**Problem statement:** Copy out every line of the entries below word for word, leaving out the pictures.

**Supplied information:**
---*---

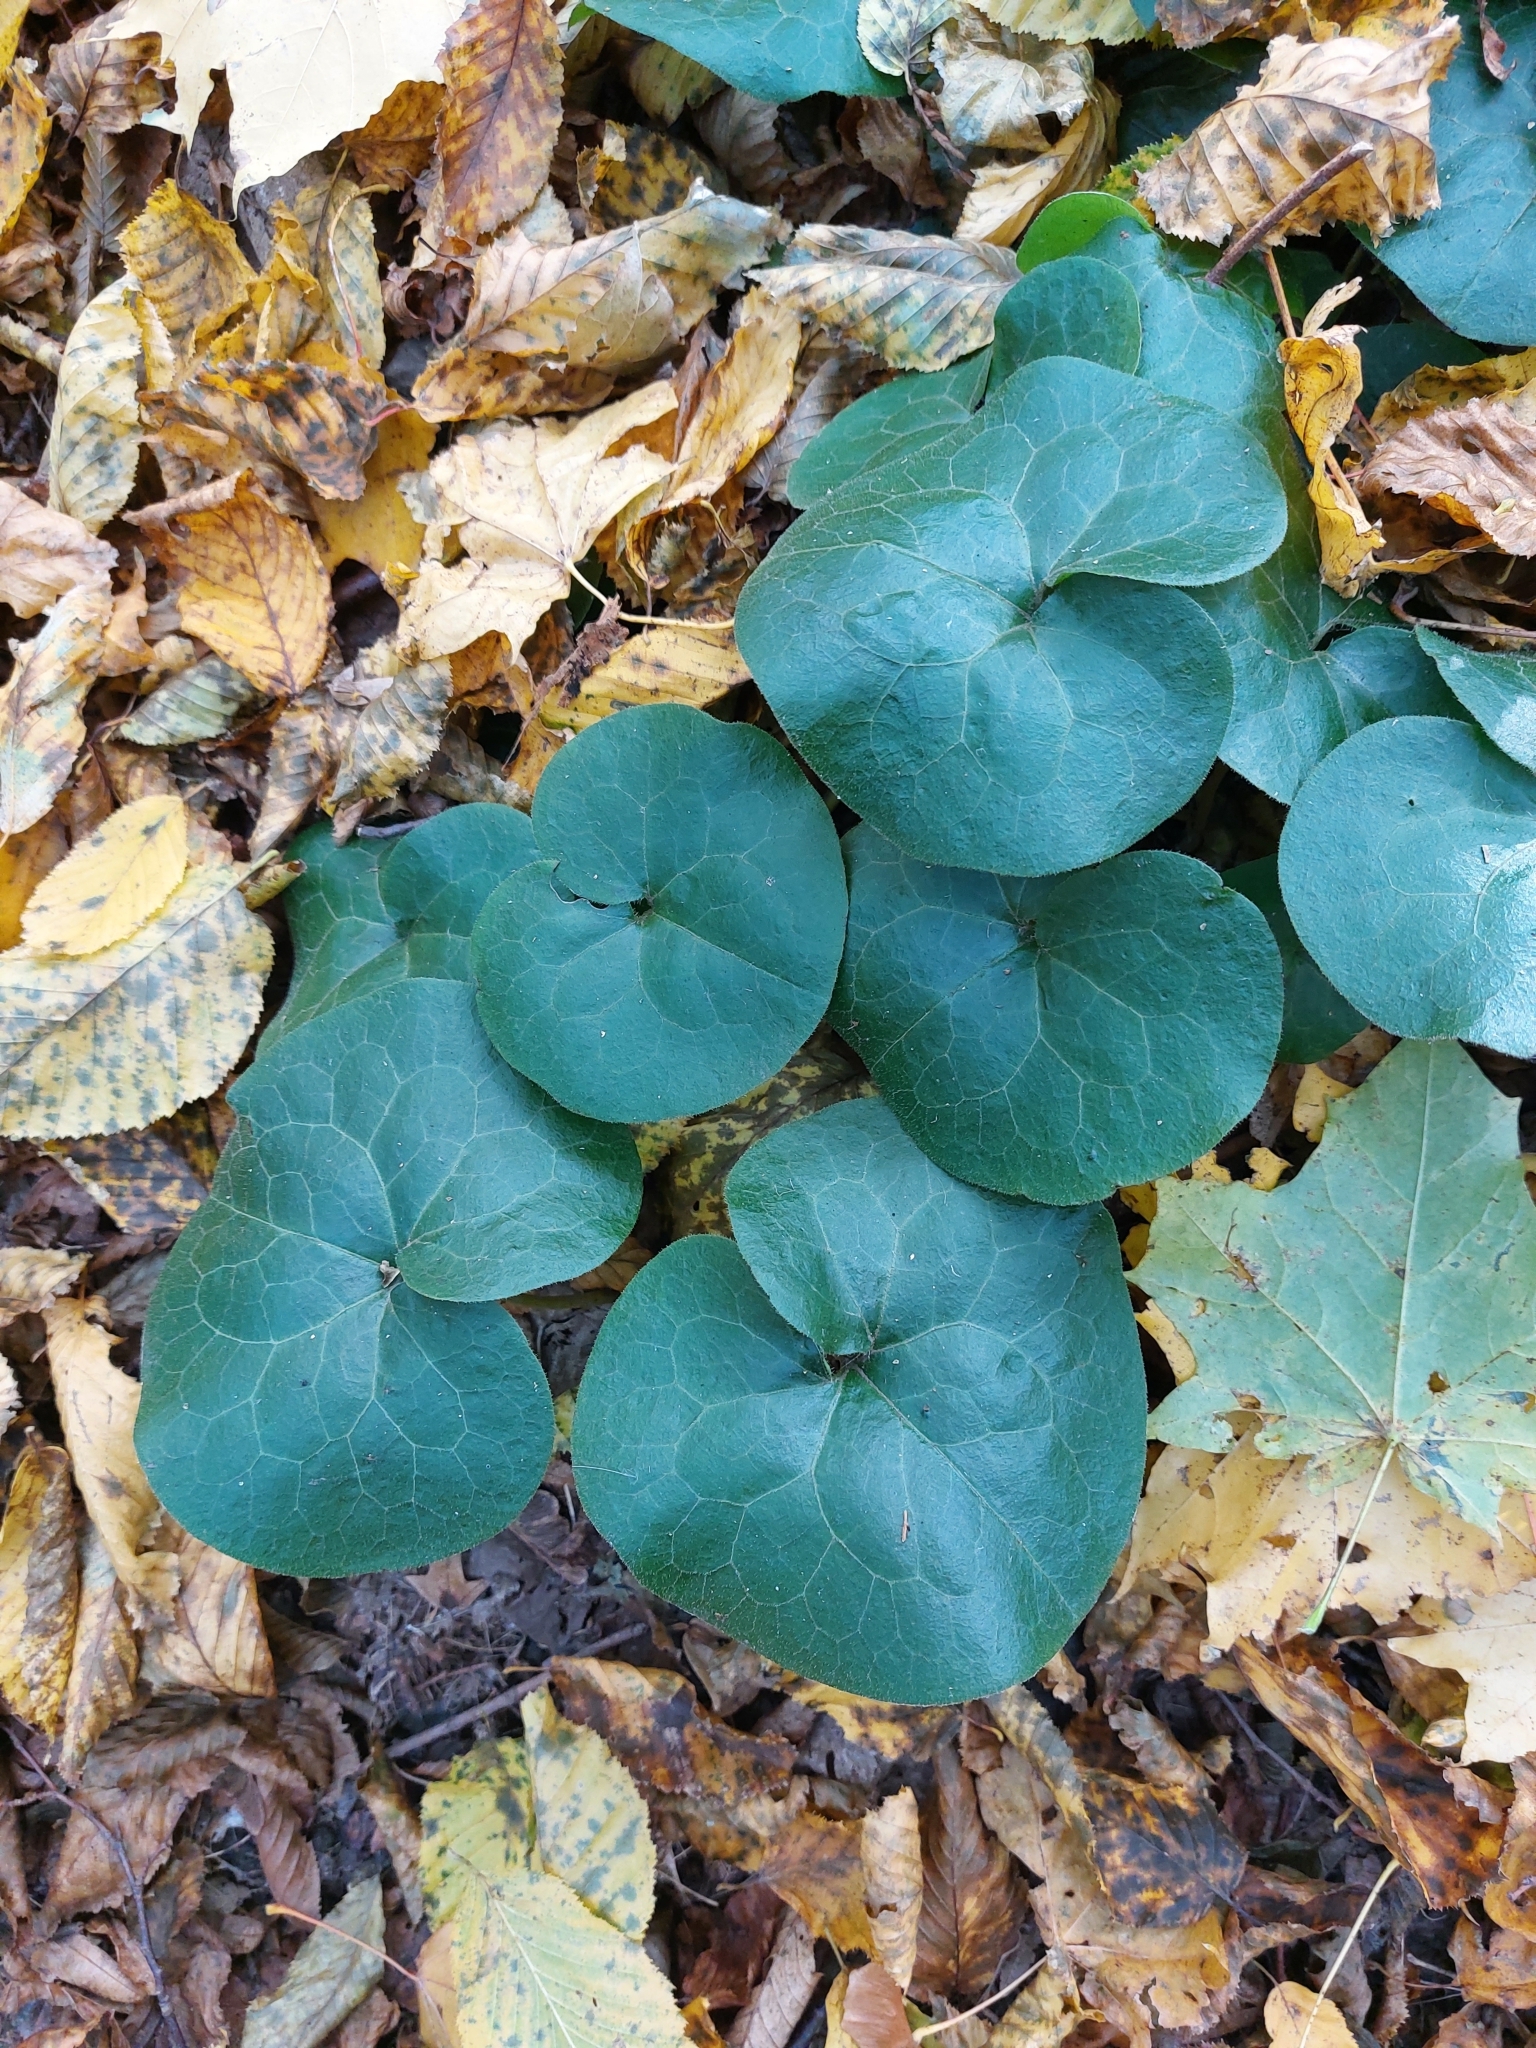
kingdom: Plantae
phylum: Tracheophyta
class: Magnoliopsida
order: Piperales
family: Aristolochiaceae
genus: Asarum
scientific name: Asarum europaeum
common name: Asarabacca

---*---

**Written response:**
kingdom: Plantae
phylum: Tracheophyta
class: Magnoliopsida
order: Piperales
family: Aristolochiaceae
genus: Asarum
scientific name: Asarum europaeum
common name: Asarabacca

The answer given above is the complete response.